La ville de Beni (Nord-Kivu) a lancé l’édition 2025 de la campagne internationale « 16 Jours d’Activisme contre les Violences Basées sur le Genre ». Plusieurs organisations féminines, appuyées par des agences des Nations unies, se sont mobilisées pour sensibiliser la population à la prévention des violences basées sur le genre et à la promotion de l’égalité entre les femmes et les hommes.
Les activités ont débuté par une caravane de sensibilisation partie du rond-point ENRA jusqu’à la salle Laudato Si, en passant par la Mairie de Beni. Les participantes et participants brandissaient des messages forts appelant à la lutte contre toutes les formes de violences faites aux femmes, aux jeunes filles et aux personnes minoritaires.
Selon Madame Noëlla Nzala, coordonnatrice de l’ONG Tendo la Roho, l’objectif principal est d’encourager la communauté à briser le silence.
« Pendant ces 16 jours, nous allons sensibiliser la communauté à avoir l’habitude de dénoncer toute forme de violence faite à la femme, aux jeunes filles ainsi qu’aux personnes minoritaires. »
Maître Kahindo Safi Mughole, de la Dynamique des femmes juristes, a pour sa part invité les victimes de violences basées sur le genre à s’adresser aux services compétents, notamment les organisations de défense des droits humains, afin de bénéficier d’un accompagnement gratuit devant les instances judiciaires. Elle souligne que cette campagne joue un rôle déterminant dans la prise de conscience des victimes : « Elle sensibilise, elle suscite la prise de conscience. Les victimes réalisent les violations dont elles sont l’objet et font le pas vers la justice, où elles trouvent désormais des acteurs qui ont pris conscience de la réponse accessible et digne qui doit leur être accordée. »
La particularité de l’édition 2025 réside dans l’attention portée aux violences numériques, un phénomène en pleine expansion dans la région comme ailleurs.
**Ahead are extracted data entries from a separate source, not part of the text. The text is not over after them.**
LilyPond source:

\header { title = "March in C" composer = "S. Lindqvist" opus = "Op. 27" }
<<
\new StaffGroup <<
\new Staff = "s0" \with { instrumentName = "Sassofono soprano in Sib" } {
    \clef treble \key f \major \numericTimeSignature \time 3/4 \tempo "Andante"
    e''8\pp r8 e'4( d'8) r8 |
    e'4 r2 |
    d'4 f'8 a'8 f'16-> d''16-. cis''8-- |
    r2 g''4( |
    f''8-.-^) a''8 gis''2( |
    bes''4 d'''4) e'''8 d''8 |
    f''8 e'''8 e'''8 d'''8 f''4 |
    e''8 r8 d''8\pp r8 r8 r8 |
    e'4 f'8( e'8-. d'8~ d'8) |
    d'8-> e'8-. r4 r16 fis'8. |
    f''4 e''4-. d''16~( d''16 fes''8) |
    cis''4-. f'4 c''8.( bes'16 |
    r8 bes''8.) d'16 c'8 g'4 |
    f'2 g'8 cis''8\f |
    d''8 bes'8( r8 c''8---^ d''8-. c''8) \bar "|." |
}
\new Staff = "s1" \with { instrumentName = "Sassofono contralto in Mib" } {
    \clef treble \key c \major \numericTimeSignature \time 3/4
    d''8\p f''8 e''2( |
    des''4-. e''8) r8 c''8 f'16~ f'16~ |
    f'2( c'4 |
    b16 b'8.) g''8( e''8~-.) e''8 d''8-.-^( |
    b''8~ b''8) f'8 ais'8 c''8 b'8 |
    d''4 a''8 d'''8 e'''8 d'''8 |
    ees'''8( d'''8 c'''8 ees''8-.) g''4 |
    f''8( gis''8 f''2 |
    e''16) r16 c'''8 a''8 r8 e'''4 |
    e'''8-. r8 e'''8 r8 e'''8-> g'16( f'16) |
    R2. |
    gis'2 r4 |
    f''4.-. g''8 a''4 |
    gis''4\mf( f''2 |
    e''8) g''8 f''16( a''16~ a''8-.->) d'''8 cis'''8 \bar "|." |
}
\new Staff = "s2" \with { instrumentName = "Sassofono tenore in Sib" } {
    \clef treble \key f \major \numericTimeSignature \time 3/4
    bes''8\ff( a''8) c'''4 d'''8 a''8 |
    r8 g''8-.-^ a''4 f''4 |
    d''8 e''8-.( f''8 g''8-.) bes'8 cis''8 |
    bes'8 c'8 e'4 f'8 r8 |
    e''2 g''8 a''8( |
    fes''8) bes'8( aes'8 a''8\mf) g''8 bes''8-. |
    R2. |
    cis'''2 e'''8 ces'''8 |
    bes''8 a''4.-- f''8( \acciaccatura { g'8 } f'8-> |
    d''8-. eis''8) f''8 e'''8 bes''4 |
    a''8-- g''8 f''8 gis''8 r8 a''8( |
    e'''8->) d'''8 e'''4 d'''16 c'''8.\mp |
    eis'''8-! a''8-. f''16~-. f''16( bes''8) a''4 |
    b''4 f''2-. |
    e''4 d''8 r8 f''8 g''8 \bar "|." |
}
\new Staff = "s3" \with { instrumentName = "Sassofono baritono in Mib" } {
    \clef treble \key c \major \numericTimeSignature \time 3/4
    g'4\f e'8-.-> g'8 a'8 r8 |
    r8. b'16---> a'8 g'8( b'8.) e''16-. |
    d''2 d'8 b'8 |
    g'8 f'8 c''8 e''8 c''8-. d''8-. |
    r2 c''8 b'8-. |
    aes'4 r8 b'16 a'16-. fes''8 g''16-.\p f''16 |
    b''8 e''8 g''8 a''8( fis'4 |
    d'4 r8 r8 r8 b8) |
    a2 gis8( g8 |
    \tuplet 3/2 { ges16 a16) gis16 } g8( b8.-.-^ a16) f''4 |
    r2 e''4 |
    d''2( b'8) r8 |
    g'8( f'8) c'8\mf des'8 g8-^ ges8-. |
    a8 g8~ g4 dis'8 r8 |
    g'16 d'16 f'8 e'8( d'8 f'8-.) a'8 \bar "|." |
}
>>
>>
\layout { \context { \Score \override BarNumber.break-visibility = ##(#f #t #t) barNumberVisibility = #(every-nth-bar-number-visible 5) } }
Maître Ruth Sabuni, cheffe de division ad intérim du Genre, Famille et Enfant au Nord-Kivu, rappelle la responsabilité collective face à cette réalité.
« Les réseaux sociaux créent la plupart des conséquences néfastes que nous subissons. Unissons-nous pour lutter contre ces violences qui se commettent sur les réseaux sociaux. C’est d’ailleurs le thème provincial : nous sommes appelés à l’unisson pour lutter contre les violences numériques. »
Elle ajoute qu’un changement profond des comportements est indispensable : « Le jour où les hommes renonceront au pouvoir qui domine les autres, nous vivrons dans un monde sans discrimination ni violence, un monde d’égalité, de dialogue et de collaboration. »
À cette occasion, Madame Ruth Sabuni a également lancé un appel à promouvoir l’amour du prochain comme moyen de prévention contre les violences, en particulier celles qui touchent les femmes et les jeunes filles dans l’espace numérique, où les intimidations et atteintes à la dignité sont de plus en plus fréquentes.